Two merger announcements this week—one concerning CVS’s intention to acquire Aetna and the other concerning United/Optum’s intention to acquire DaVita’s physician group—have health investors and strategists peering over the horizon to understand the future state of health care finance and delivery. The excitement and/or strategic concern is palpable. Having seen traditional business models disrupted in retail, ride hailing, and travel reservations (to name a few areas), those of us in health care know that the same forces must eventually have a profound impact on our markets. This week’s announcements seem to suggest the outlines of some futures that, of course, carry investment opportunities and strategic threats.
One actively emerging future involves the delivery of more health advice, and even care, digitally. A consumer’s interaction with the advice-giver or prescriber might be telephonic, video mediated, or at a pharmacy or other site not traditionally associated with health care. Determining what the staffing model will be for the advice, prescription, or therapeutic interaction will be one of the continuing experiments of the age.

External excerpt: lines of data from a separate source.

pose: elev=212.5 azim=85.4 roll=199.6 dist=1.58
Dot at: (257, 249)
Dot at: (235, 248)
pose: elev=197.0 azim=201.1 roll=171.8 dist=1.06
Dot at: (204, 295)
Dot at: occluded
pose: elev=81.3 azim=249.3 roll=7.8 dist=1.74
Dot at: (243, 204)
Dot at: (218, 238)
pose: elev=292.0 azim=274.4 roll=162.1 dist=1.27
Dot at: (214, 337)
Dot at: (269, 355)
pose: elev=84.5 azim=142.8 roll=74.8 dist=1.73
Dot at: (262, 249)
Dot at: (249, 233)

CVS/Aetna might be read to presage enhancing the degree to which health communications with patients can flow through nurse practitioners, physician assistants, pharmacists, or health coaches “powered” by artificial intelligence (AI). United/Optum might also use the “power of numbers” that its collection of data assets provides—although it may also use physician group assets to support its centricity in the system.

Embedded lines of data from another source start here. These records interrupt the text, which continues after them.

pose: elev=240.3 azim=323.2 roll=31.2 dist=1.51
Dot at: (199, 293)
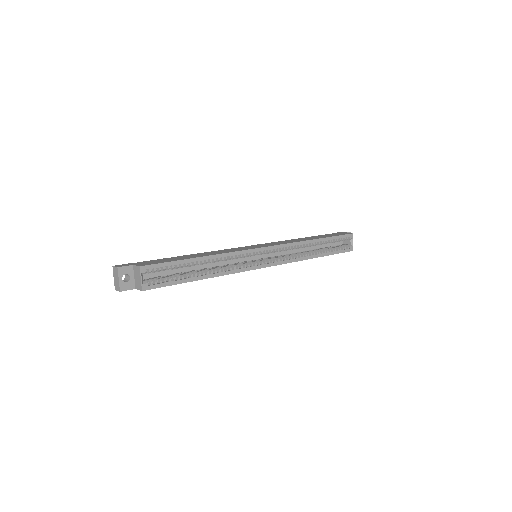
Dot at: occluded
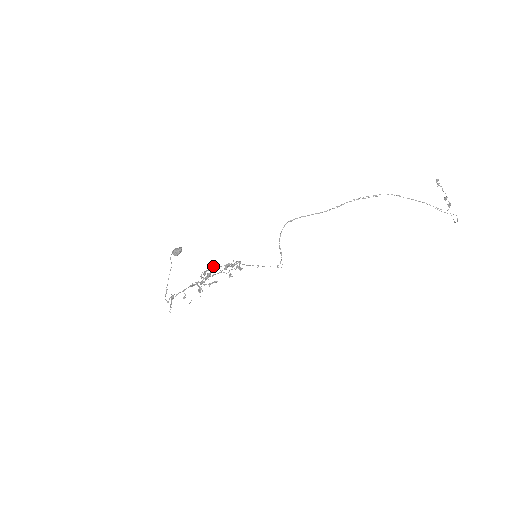
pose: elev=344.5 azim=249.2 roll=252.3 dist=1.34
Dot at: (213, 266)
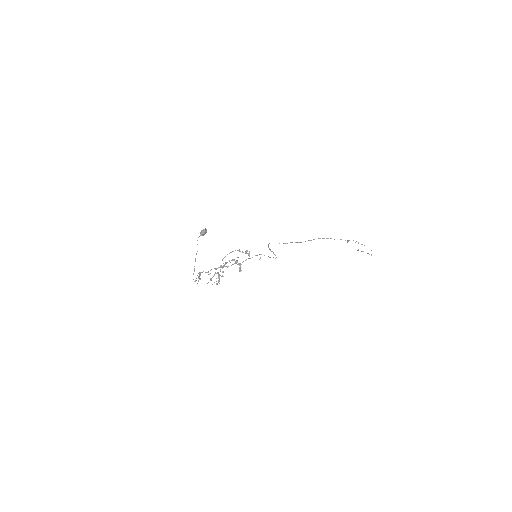
Dot at: occluded
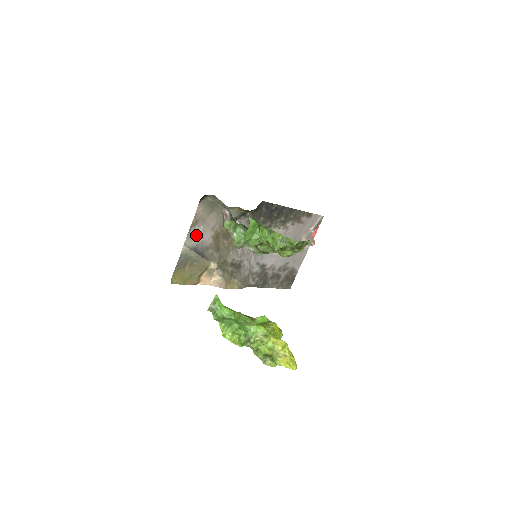
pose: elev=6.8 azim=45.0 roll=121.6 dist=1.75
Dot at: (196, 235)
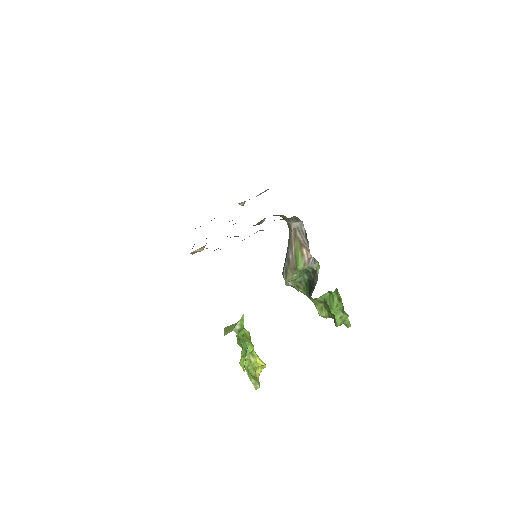
Dot at: occluded
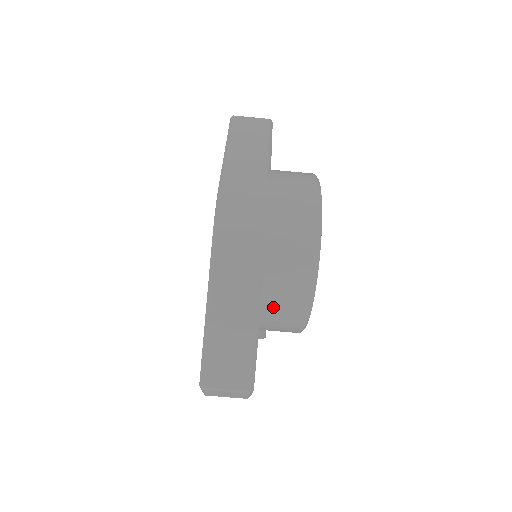
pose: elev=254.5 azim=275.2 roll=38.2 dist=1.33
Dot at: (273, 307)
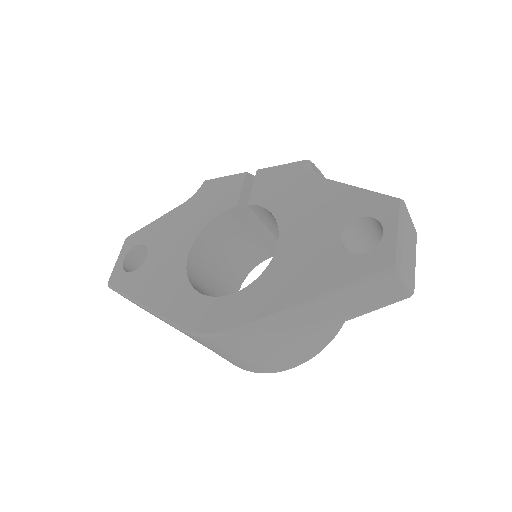
Dot at: occluded
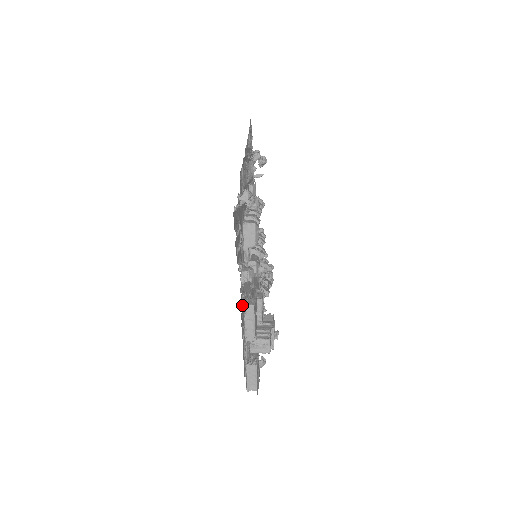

Identifying which consumer segments this is appealing to will be tested as these models are developed. Also to be assessed are the downstream effects of new paths for people in the “worried well” group before the clinically intense phase of their lives. Of course, the types of health information and coaching that can be conveyed digitally will also need refinement and to be subject to segmentation. However, to the degree that the entry point is something other than “mom making an appointment at Doctor Brown’s office,” diagnostic and treatment usage, including facility usage, or ordering patterns are up for grabs.
The futures that we are glimpsing just over the horizon will also be challenging from a payment perspective. My work with the payment policy work-stream in “Health Care Without Walls,” a project from the Network for Excellence in Health Innovation (NEHI)—with payer, provider, and innovator participation on technology adoption—confirms the need to shine a light on how to pay for data monitoring, collection, analysis, and AI-enabled patient advice performed by companies and by clinicians other than physicians when the still-dominant fee-for-service system values only “physician work” when paying for a patient interaction.

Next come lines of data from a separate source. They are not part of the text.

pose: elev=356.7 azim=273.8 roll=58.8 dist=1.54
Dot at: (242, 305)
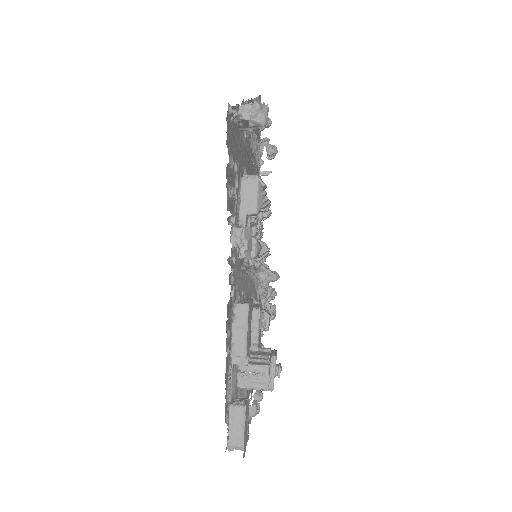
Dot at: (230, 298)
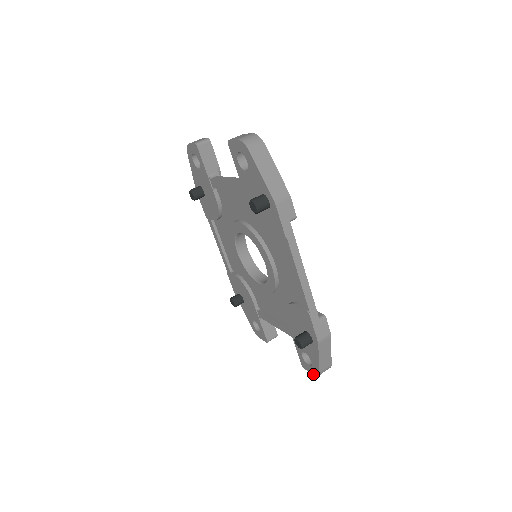
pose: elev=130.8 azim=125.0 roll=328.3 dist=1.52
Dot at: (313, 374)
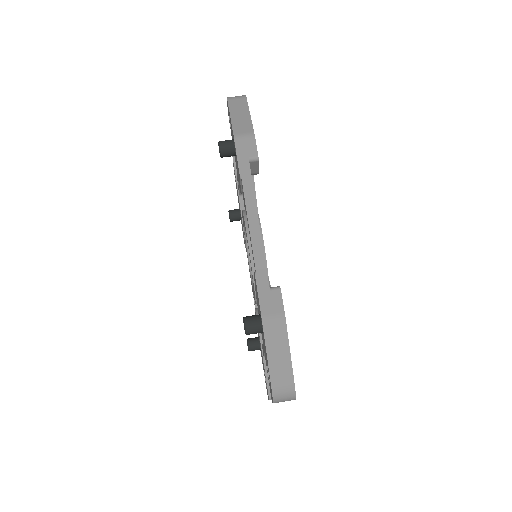
Dot at: (272, 401)
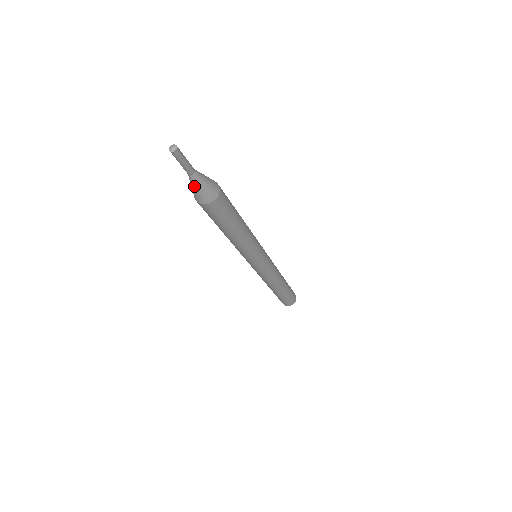
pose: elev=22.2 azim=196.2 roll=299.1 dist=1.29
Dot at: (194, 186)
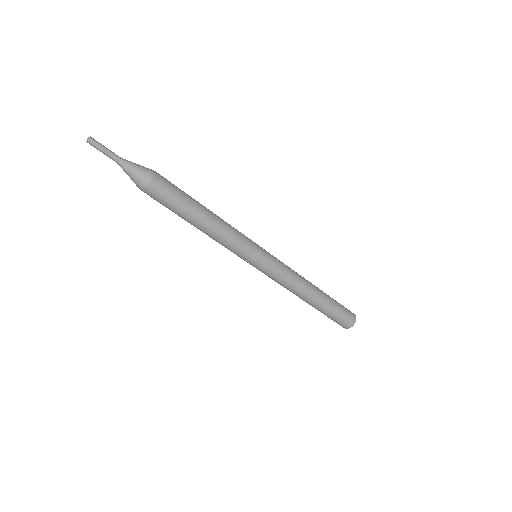
Dot at: (129, 170)
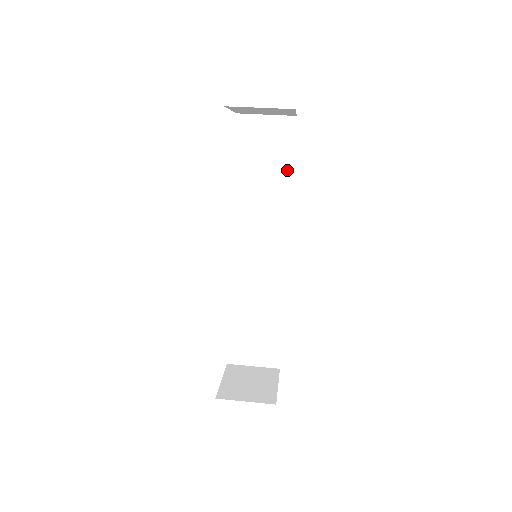
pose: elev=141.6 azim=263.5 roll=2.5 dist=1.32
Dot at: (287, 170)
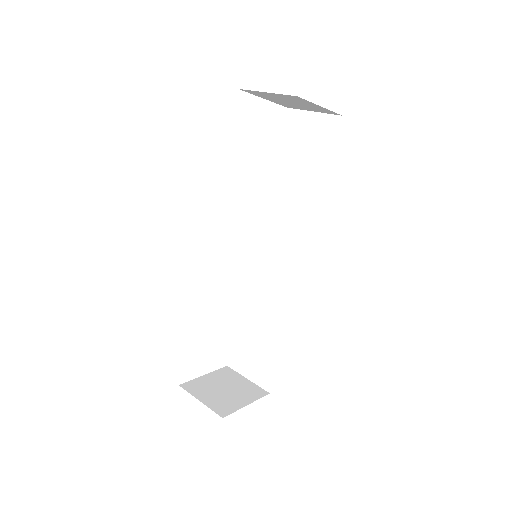
Dot at: (321, 175)
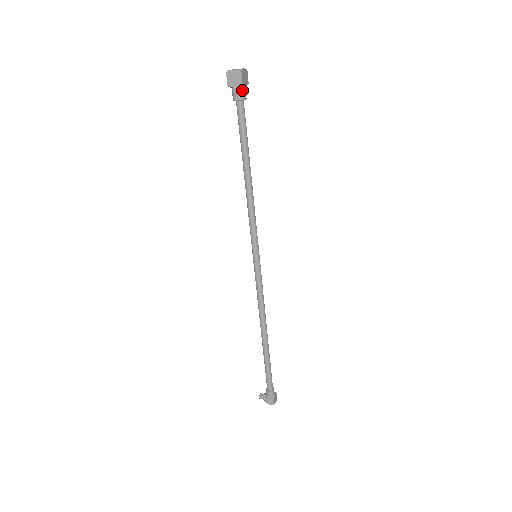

We may see models that are particularly appealing to the “worried well” faced with high deductibles in their employer-provided coverage. Employers recognizing their vital stake in their employees’ health status, and competing for talent, may embrace some of these futures. Providers that have enjoyed reimbursement above Medicare rates from the coverage that this segment carries will watch this traffic flow with interest and may choose to engage in, or become part of, the solution themselves.
Though the “glass” is still cloudy, the newly announced acquisition intentions give us a number of hints. No doubt, current market participants will be entering into joint ventures or making acquisitions to handle the strategic threats that they now perceive, and investors will refine their thinking as to what assets to use as these markets morph. Given the pace of technological change and consumer usage patterns, our collective sense of anticipation is high. We look forward to interesting times in 2018.